→ **WORK TO COMPLETE**
Change "favorite" to "memorable" in the lines starting at the one that contains "and some of my" and ending after the one that contains "# ────────────────────────────────────────────── Entities", and give those lines again with nothing else altered. Leave the pictures out of the answer.

→ **DATA FOR THE TASK**
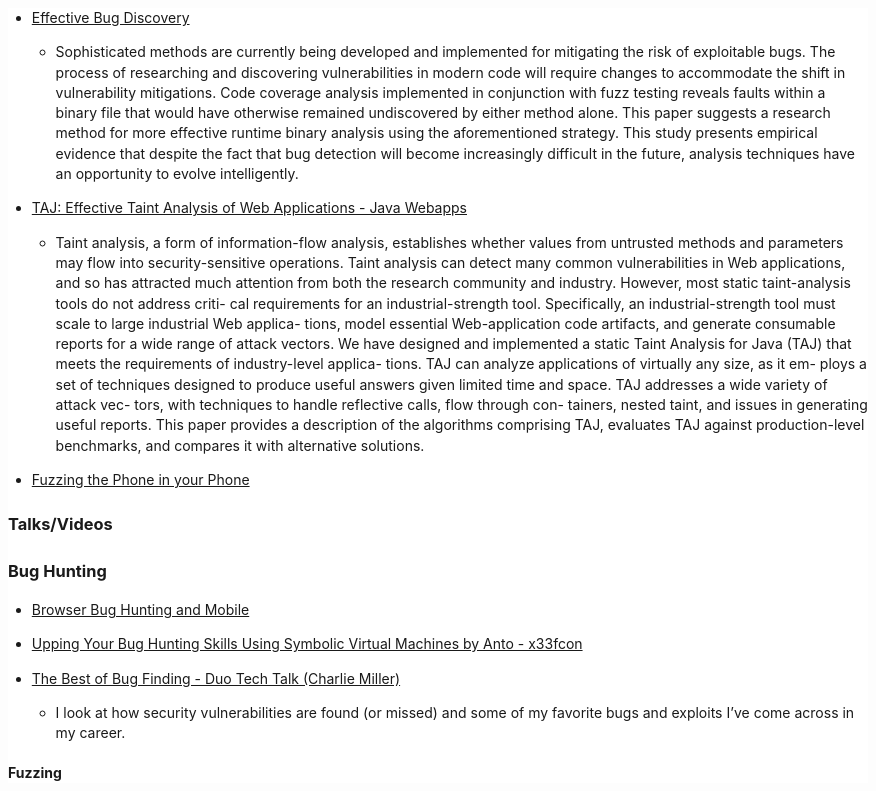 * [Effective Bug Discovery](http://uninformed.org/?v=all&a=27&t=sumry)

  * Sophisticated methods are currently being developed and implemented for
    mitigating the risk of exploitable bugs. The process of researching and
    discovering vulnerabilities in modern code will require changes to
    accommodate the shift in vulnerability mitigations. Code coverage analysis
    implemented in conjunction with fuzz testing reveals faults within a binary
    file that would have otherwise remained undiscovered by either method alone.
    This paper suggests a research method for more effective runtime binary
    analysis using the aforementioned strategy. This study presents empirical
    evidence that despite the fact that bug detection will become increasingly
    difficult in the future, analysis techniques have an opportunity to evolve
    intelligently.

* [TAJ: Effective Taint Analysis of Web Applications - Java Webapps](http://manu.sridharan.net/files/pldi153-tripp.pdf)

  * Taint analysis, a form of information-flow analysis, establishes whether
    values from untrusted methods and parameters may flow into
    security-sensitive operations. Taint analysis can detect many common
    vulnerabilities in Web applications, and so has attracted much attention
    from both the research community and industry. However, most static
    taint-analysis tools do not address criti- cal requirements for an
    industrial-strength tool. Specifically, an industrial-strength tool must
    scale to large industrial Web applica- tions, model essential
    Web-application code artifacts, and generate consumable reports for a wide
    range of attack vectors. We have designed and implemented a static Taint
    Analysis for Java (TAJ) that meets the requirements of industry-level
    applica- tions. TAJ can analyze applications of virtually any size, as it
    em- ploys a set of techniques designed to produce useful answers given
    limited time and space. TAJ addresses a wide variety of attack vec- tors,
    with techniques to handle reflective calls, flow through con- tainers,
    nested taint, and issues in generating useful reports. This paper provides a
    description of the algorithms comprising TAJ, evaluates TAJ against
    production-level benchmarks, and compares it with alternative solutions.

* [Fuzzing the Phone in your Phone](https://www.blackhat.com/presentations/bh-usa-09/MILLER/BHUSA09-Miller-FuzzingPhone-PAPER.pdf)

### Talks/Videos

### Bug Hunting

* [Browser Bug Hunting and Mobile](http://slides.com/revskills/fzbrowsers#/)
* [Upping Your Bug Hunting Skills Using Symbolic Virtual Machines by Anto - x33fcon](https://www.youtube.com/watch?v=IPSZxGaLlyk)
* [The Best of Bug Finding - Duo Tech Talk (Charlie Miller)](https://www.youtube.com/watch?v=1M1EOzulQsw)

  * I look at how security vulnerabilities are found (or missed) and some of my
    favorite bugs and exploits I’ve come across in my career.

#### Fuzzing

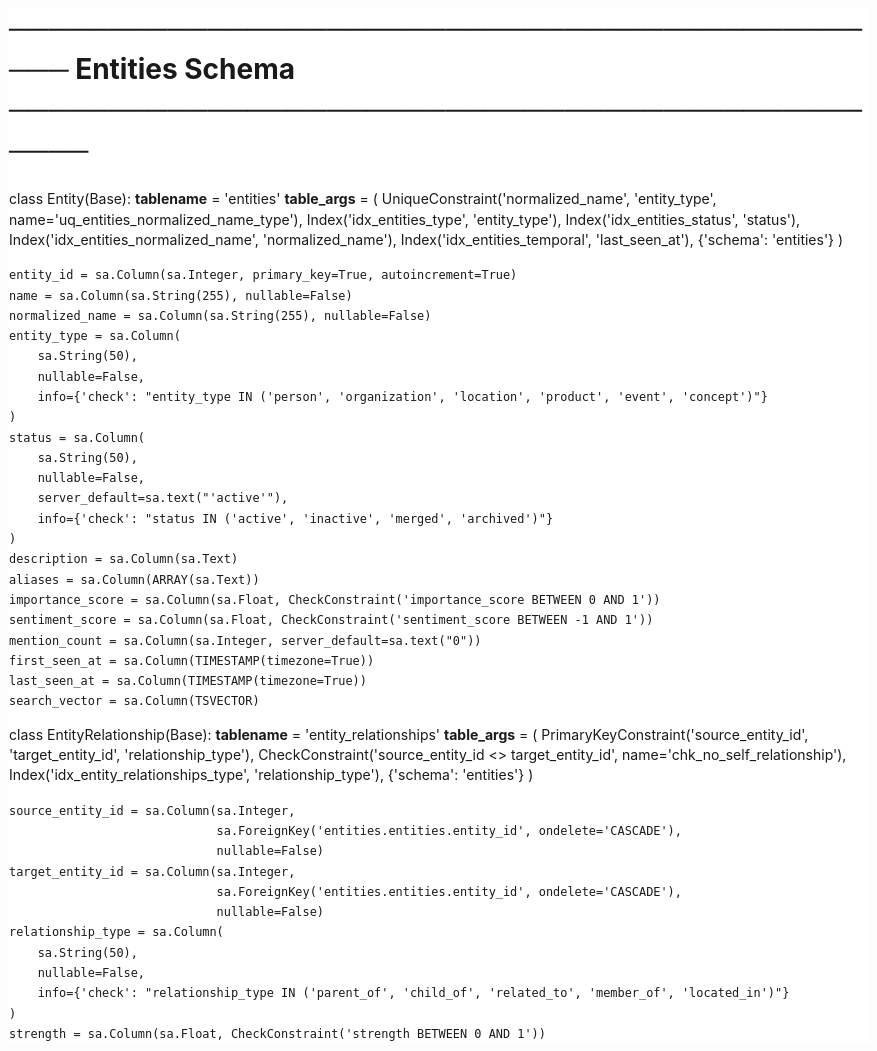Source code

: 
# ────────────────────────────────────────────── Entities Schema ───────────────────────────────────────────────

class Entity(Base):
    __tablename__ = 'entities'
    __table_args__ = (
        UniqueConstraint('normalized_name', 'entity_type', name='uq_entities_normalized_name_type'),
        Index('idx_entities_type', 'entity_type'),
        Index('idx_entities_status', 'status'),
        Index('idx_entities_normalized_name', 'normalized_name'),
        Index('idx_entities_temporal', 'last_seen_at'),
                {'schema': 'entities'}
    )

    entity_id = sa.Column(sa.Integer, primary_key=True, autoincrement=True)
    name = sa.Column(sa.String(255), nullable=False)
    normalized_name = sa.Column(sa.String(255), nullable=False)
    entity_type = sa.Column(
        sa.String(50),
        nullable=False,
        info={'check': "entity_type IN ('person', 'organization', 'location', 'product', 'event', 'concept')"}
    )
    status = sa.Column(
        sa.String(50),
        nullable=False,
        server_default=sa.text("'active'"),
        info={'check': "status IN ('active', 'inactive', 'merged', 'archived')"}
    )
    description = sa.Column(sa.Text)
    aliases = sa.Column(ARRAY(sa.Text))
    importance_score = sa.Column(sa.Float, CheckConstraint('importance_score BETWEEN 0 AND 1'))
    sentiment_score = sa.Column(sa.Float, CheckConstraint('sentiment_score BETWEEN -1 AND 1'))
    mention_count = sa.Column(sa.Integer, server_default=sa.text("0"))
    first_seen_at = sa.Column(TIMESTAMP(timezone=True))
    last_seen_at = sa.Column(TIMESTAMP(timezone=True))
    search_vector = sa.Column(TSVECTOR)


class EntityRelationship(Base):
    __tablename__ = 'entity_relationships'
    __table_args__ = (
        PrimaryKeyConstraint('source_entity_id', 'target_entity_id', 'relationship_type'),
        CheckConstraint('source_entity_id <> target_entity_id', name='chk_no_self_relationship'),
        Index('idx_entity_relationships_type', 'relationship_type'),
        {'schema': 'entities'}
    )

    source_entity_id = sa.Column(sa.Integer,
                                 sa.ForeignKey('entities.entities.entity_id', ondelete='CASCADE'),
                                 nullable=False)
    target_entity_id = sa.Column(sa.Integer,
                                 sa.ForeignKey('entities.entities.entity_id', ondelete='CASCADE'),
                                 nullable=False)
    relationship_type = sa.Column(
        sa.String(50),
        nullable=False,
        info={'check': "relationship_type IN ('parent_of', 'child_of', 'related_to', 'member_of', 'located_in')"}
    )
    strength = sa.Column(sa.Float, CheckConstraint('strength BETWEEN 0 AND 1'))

---

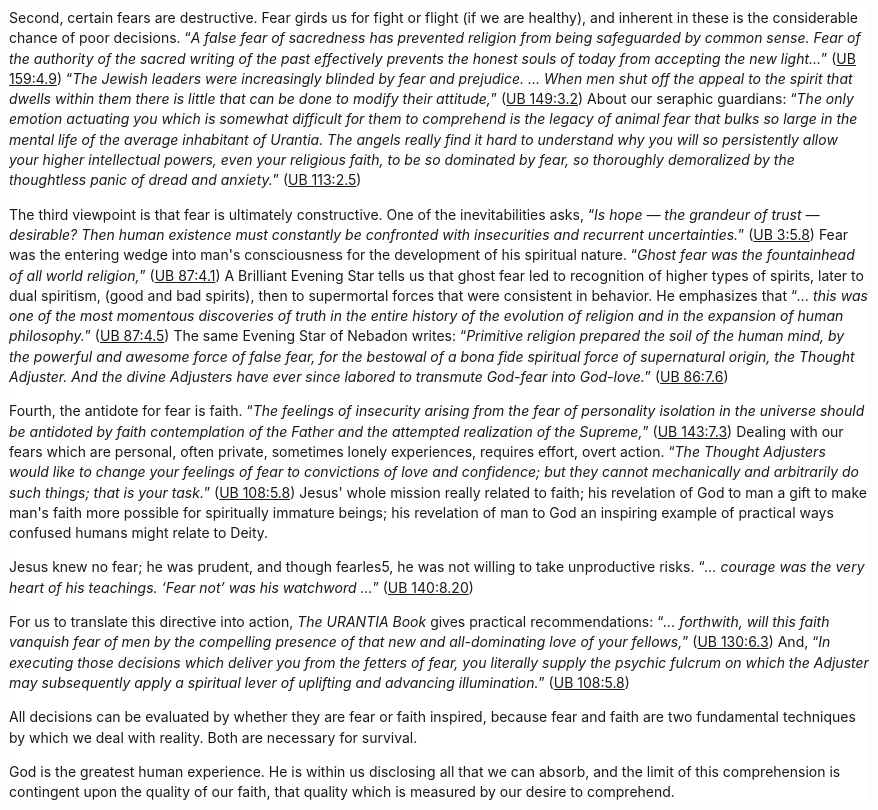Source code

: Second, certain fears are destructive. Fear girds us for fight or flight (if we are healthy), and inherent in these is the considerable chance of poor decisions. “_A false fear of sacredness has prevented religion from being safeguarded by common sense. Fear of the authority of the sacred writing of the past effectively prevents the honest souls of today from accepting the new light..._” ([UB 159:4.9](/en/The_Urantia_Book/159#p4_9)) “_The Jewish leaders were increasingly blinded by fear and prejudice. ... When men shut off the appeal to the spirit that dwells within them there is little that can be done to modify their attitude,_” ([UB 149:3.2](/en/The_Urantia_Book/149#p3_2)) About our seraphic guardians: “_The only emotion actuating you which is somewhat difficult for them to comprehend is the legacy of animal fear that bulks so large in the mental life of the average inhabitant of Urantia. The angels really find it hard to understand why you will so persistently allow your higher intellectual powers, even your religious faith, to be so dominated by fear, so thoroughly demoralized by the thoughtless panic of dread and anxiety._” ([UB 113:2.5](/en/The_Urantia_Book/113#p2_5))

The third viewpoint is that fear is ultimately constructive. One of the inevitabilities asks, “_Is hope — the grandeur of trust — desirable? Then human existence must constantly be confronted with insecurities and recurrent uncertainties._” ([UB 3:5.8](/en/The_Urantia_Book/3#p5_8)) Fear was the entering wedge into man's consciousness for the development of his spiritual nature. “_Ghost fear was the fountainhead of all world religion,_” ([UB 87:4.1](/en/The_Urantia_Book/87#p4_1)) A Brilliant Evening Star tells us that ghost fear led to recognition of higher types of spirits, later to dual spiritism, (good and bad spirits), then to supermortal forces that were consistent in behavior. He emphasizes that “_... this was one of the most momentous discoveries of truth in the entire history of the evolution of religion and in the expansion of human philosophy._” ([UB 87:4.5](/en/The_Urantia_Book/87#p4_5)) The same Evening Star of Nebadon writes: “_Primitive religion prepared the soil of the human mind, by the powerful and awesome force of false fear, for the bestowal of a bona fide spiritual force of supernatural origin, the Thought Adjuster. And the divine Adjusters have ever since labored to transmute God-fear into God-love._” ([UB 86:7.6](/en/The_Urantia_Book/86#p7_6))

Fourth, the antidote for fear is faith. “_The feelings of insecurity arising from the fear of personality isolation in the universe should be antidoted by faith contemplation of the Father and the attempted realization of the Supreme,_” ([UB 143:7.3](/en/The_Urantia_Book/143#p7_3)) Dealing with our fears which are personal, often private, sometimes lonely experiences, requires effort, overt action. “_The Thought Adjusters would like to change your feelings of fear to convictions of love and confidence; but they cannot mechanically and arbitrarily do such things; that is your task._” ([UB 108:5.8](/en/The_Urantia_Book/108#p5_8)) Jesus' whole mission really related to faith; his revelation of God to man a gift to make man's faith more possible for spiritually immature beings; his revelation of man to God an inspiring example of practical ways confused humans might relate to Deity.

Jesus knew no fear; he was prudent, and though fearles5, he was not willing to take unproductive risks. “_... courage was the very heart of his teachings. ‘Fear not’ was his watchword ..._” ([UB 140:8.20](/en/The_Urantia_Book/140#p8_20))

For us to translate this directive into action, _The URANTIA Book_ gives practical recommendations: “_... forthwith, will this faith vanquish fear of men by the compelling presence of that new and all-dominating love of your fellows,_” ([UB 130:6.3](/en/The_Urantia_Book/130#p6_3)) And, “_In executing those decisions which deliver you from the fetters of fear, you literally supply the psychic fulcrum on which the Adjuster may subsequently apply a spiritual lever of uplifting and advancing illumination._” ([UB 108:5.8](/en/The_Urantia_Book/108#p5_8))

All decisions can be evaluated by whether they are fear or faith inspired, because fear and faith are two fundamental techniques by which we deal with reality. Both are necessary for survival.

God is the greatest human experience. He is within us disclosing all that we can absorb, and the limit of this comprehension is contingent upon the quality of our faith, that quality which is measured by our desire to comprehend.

→ **REPLY TO THE TASK**
  * I look at how security vulnerabilities are found (or missed) and some of my
    memorable bugs and exploits I’ve come across in my career.

#### Fuzzing

Source code

: 
# ────────────────────────────────────────────── Entities Schema ───────────────────────────────────────────────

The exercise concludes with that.